Data provided START
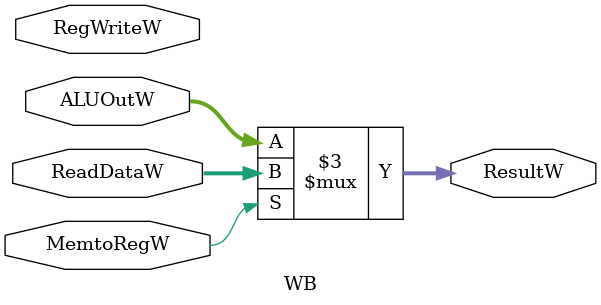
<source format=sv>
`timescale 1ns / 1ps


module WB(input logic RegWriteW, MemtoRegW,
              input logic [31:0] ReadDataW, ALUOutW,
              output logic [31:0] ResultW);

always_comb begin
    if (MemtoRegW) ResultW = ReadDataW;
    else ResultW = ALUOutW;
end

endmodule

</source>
Data provided END
Data provided START
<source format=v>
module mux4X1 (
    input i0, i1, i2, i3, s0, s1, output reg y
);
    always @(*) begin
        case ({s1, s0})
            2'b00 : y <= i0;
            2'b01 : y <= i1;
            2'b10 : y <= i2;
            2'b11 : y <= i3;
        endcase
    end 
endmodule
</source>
Data provided END
Work to be completed - Count the lines in the records above that contain "output", please, and give the number without any other words.

Finished task - 2